Todo eso me explicaba mientras yo pasaba una fotografía detrás de otra, lleno de espanto también, haciéndome la misma pregunta que le hizo su pequeño ejército de monjes tibetanos, preguntándome lo que él no era capaz de responderse de sí mismo.

Y era cierto…

Había más de cien fotografías, pero en ninguna estaba William. Donde iba su cuerpo hay un vacío, una nada, un hueco, un espacio en blanco, una cortina de humo, una tela transparente, un hilo invisible, un estado de conciencia.

–¡Mírame! –volvió a decirme–. ¡Tócame!

Se arrodilló frente a mis enormes manos de Aníbal y tomé toda su gran cabeza atormentada. Pobre muchacho, tenía ganas de ayudarlo a terminar su angustiosa tragedia interna.

–¿Qué sientes? ¿Acaso esto no es materia tangible? ¿No es así la vida en esta condición de olfato, vista, oído, tacto y sabor? ¿O sólo soy un personaje que vive en tus pensamientos de mierda?

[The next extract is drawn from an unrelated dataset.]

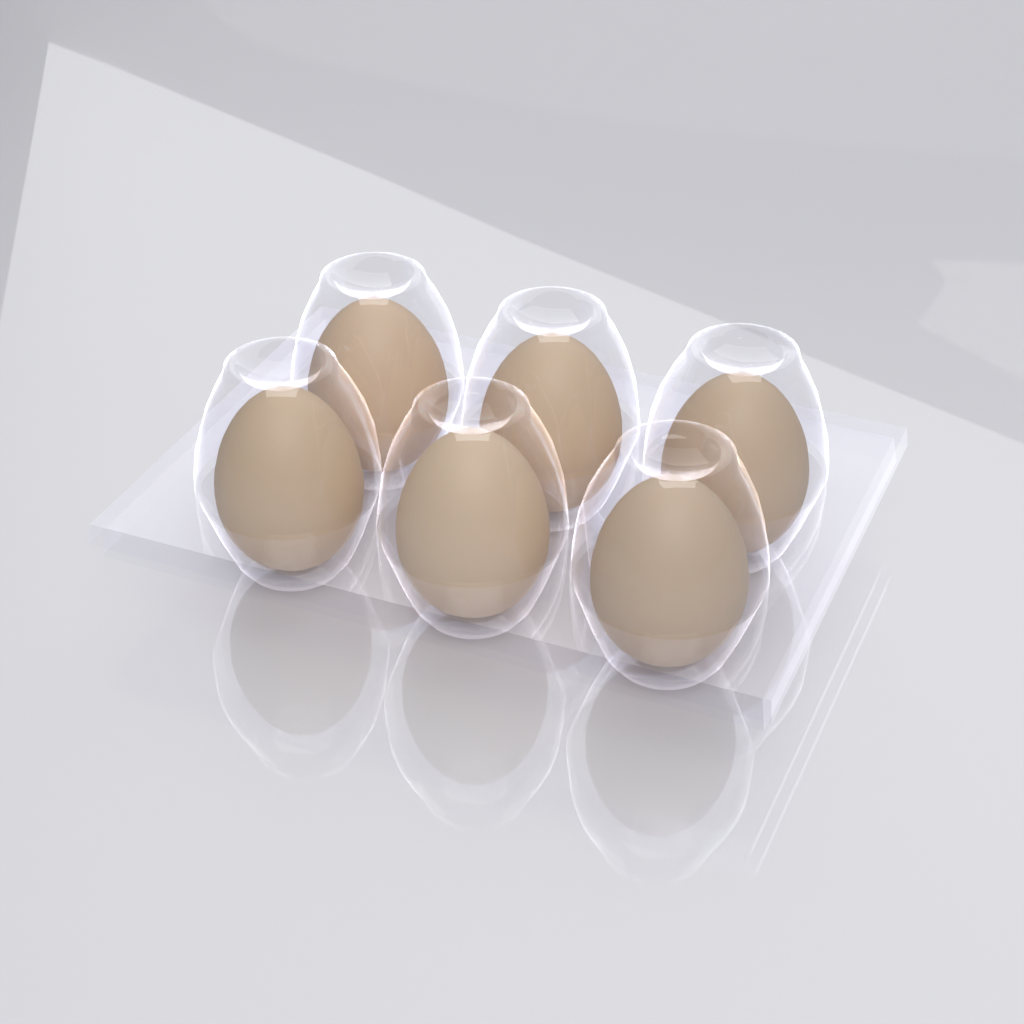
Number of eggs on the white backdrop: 6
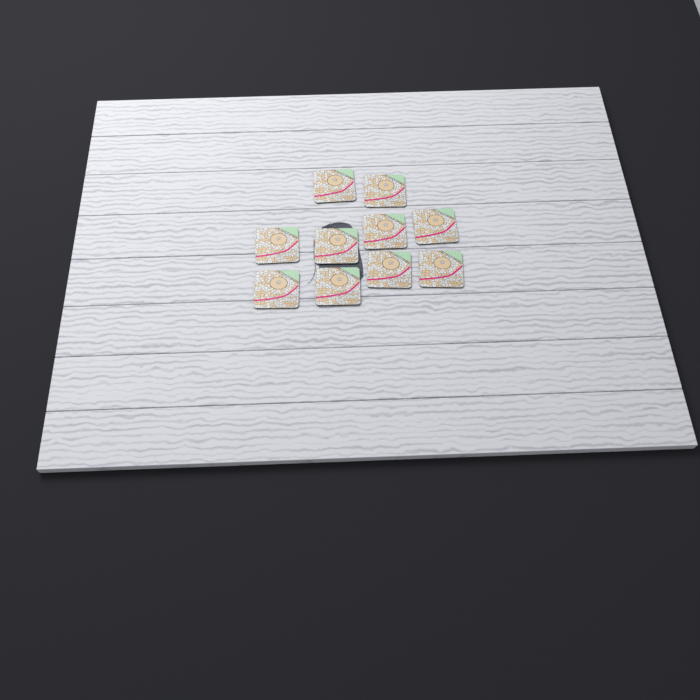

Pobre William, jamás me hubiera hablado así de no ser porque estaba muy asustado, creyéndose que de alguna manera me había encargado de matarlo en la vida real. ¿Cómo hacerle eso al mejor de mis amigos? Si estaba allí, en su cuarto de mala muerte, con aquella peste a orgías, era porque me lo había pedido y necesitaba de una reivindicación absoluta. Si mi mano castiga y mata, o si absuelve y convierte luz del polvo cósmico; toda la gloria del mundo la colocaría a sus pies en cualquiera de sus personificaciones a fin de salvarlo y quedarme con aquel joven que extrañaba tanto, el de la nobleza ancestral, su humildad escandalosa y su desbordante sencillez.

Pero esto no fue todo…

Claro que estaba vivo, tangible, palpable, sólido, conciso, compacto, con las mismas funciones fisiológicas que yo (cagar, templar, orinar, masturbarse, etc.) igual que Poét, Locus, Vulgo, hasta el mismísimo presidente del país; aunque la gente piense que el presidente de un país no caga, ni tiempla, ni orina y mucho menos que se masturbe; porque a un presidente deben sobrarle las jevas; aunque nadie (es decir: el pueblo) lo sepa. ¿Cómo iba a estar muerto el mejor de mis amigos y no saberlo?

Se levantó del piso y caminó hasta el espejo. Se puso de frente y estuvo mirándose un rato. Creí que estaba concentrándose, pero estaba haciendo en verdad, un robo estupendo. Sin que mediara tiempo a nada, me dijo:

–Si estoy vivo, entonces explícame esto.